My business has always been about supporting the living treasures of Nepal--the highly skilled craftspeople!  These men and women do still create stunning traditional pieces of jewelry and artwork.  The rewards are not only in the beauty created, but in the jobs created as well.  And I know that if it were my mother's bones decorating some wealthy person's mantel in a foreign country, I would want them back.


  1. Very interesting! Never contemplated the commmercial value of human bones, or the issue of their transportation, so I learned something new today.

  2. Fascinating post! I wouldn't want someone's bones - not for any reason. Some people want things just because they shouldn't have it - which seems to make it irresistible. Ugh.

  3. Incredible post. I swear, Butternut, you write so movingly of this area, in all its strange and beautiful aspects, that it really is your soul's home. This bone stuff is weird, though.

  4. butternut - my whole-grain bread was a little dry this morning as i read this fascinating writing of yours. i have animal skulls in my class and above all else i put out for the kids to see and learn about, they are the biggest attratcion. i think it's an instrinctive piece, fetishized over the millenia. steven

  5. This is fascinating. I have never really contemplated the draw of bones. Perhaps it is somehow similar to the way a hunter will display his skill and superiority by showcasing the head of his kills. Maybe a way to feel superior in a world that often seems bent on showing us how inferior we are.

    Now, as a religious relic, that's a whole different ballgame. Who can explain the mysteries of spiritual beliefs?

  6. I just visited the Natural History museum in Cleveland on Monday. I thought that it was interesting that they clearly posted that the human bones on display from the Mound Builder Indians were plastic replicas and not real Indian bones.

  7. Sorry, Native American bones. My son has corrected me.

  8. I'm glad there are rules against buying and selling human parts. I would hate to think someone I loved had become someone else's jewelry or ornament--no matter how clever or artistic. I suppose there are different ways to look at an object as being sacred, but I think bones deserve a rest after housing a spirit.

    That being said the jewelry in your photo is beautiful.

    I saw boxes and bins of bones in the basement of a cathedral in South America. As proud as the guide was to show them off--they were just sad and repulsive to me.
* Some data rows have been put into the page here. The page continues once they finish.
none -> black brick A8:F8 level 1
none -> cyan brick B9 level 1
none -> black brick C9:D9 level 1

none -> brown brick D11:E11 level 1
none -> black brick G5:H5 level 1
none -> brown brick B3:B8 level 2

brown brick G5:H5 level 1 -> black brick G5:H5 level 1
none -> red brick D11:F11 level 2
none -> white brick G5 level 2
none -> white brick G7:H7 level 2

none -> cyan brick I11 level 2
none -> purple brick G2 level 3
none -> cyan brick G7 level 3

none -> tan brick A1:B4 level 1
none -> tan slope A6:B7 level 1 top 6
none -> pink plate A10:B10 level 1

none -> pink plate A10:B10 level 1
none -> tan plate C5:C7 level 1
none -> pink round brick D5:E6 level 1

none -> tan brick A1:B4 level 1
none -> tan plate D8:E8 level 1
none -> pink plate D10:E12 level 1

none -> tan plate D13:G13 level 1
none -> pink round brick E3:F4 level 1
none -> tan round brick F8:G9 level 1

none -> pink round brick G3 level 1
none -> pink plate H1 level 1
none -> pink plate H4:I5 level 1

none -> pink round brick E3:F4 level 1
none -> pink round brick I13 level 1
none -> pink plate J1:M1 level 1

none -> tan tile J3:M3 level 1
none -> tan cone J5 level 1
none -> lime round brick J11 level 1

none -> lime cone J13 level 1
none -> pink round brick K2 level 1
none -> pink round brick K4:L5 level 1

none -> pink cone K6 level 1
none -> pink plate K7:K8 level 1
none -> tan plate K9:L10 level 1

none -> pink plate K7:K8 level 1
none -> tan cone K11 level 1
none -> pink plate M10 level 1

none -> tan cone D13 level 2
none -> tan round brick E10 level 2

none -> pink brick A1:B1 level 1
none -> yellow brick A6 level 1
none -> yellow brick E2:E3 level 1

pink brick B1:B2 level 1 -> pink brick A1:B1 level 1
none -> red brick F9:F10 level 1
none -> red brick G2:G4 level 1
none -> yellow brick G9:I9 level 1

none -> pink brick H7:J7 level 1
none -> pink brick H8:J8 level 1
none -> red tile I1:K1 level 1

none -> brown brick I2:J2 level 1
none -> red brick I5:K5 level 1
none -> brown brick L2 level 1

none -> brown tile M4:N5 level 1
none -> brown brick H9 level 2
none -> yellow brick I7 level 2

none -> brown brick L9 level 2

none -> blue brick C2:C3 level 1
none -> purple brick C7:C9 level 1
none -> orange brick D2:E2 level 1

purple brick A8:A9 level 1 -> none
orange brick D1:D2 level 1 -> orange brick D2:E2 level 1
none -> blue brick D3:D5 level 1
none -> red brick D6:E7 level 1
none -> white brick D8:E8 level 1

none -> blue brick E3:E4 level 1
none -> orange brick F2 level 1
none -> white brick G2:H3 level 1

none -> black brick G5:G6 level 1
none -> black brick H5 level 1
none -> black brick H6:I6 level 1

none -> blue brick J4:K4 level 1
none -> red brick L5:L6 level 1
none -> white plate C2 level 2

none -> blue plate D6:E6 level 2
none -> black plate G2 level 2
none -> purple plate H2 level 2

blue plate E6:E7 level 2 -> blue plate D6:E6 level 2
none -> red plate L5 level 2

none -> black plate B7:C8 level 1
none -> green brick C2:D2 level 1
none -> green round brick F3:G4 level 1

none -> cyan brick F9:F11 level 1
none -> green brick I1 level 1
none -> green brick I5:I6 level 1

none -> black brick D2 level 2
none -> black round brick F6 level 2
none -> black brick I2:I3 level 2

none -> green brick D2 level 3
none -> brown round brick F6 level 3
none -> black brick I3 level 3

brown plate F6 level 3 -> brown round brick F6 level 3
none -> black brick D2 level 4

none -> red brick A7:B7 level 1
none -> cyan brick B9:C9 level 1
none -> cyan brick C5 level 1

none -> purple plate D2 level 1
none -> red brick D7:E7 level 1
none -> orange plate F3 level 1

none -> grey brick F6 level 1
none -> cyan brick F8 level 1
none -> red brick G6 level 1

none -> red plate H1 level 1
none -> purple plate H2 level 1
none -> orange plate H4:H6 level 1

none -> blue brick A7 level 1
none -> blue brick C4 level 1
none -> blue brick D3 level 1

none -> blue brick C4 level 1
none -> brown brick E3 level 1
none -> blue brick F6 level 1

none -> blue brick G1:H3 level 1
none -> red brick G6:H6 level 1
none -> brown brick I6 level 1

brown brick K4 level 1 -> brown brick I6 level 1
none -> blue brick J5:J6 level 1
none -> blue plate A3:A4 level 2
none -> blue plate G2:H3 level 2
  9. Thank you for this riveting tale of human cruelty and thoughtlessness.

    The water buffalo bone jewelry is fascinating, though.
    Such beauty from such humble material!
    (Knowing that the search and recovery of gold and diamonds have such a sad, high human toll, I much prefer jewelry made of simple, easily found natural materials.)

  10. You're a source of such interesting info, just mesmerizing. I wouldn't open the vessel either, can visualize a vapor escaping and then....
    Now will look for my long misplaced mala/bracelet..your examples are beautiful.

  11. as i read this i was kind of shocked that people in the west desire owning a human skull. but surely they wouldn't want their loved ones' remains bought or sold and so i am suspicious of their motivations, as you are. that said, my son would go nuts over a goat skull with pressed metal and fine stone eyes. he'd probably even like potato bug eyes. he has a collection: wolf, deer, elk, rabbit and bird. i think they are quite beautiful. i think i should spend some time with him musing and talking about the life that they sustain though and try to understand just what it is that fascinates him. there is something elusive at play here for me.

    it is so good to hear from you again.